Even many liberals who supported removing statues of Confederate military and political figures (I won’t use the word “heroes”) balked. Revisionists, seeking to erase history in the name of perfection, can never stop. Moral standards and morés change. “Out with Lincoln, Washington, Jefferson, and all our slaveholding historic figures.” This is a doomed enterprise. We would then have to go after biblical slaveholders, misogynists, homophobes, and lepers.
Turning the tables on their woke accusers, the establishment charged them with race, class, and gender hatred. The establishment hypocritically mocked them for caring more about the micro issues of language than the real problems of sexism, racism, homophobia, and the marginalization of the handicapped. They accused the woke of being on a linguistic virtue-signaling rampage. The handicapped became, for a while, the “otherly abled.” A brouhaha was raised over the use of a “Lame duck” congressional session because of the pejorative tinge of lame. Moral “blindness” also had to go, along with Dutch treat and gyp (Egypt might be in trouble). Before the Civil War, we now know there were no slaves, only “enslaved people.” Ridding Spanish of gender nouns and inventing the gender-neutral Latinex was followed by “Womxn,” getting the men out of women—both figuratively and, for some, literally.
The movement to change language, however, didn’t begin with the woke. Long ago, we started getting sensitive to how hurtful words could be. We learned not to call someone a “spaz.” The N-word became forbidden to White people. During my lifetime, I’ve used the words Negro, Colored, Afro-American, Black, and African American. Today Colored is wrong, but People of Color is fine. Too woke? No! Call people what they want to be called.
Various terms for LGBTQA+ people have come and gone. Today, many struggle with pronouns. It’s ok to struggle. And yes, keeping up with changing usage takes time and work. So what? If it avoids hurting people, it’s worth it. Women rightly argued against the idea that the word “man” included women. It didn’t.

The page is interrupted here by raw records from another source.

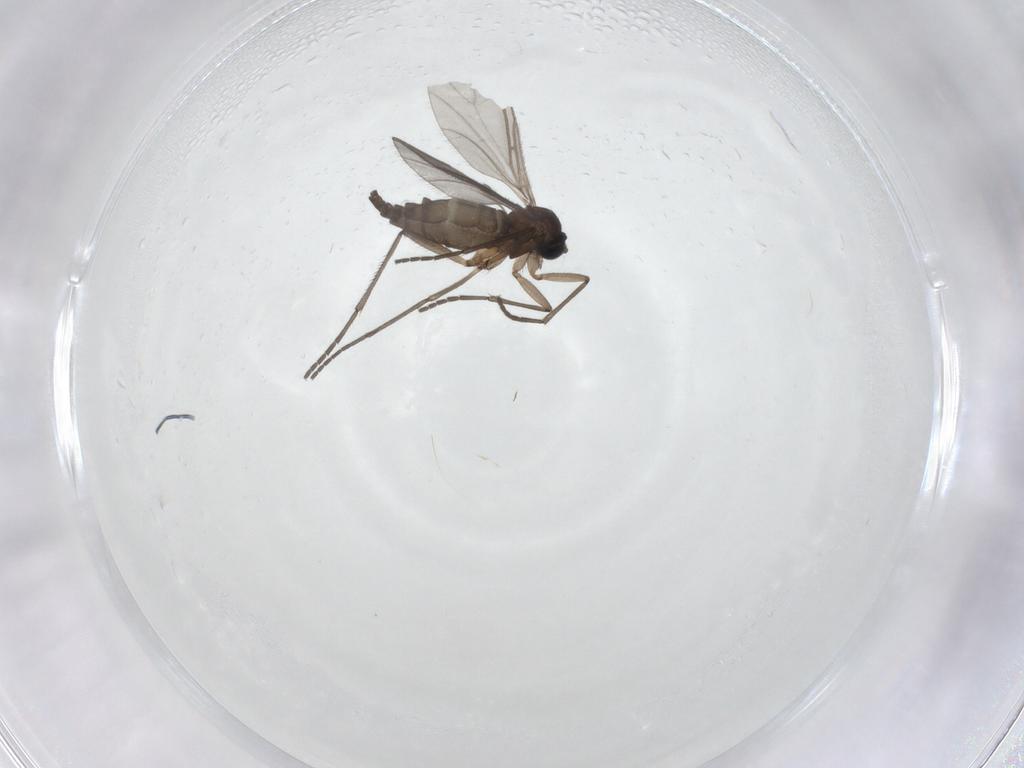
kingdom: Animalia
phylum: Arthropoda
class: Insecta
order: Diptera
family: Sciaridae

When I was in elementary school, a form asked for my “Christian name.” Not yet a wise guy, I innocently told the teacher that I was Jewish and didn’t have a Christian name. She said that “Christian meant everyone.” Knowing that was offensive nonsense, I instantly became a wise guy and wrote my Hebrew name Yahonatan Bar Naftali. For the first but not the last time, I was sent to the principal’s office.
Some, but not all, linguistic controversies are worth having. We can have our disputes in good faith and with kindness. We can judge the intent of those who make mistakes and are learning. We can get angry or choose to try to build a bridge or burn a bridge. Let’s try to build and listen with open minds and open hearts. Let’s be awake to the pain and the progress.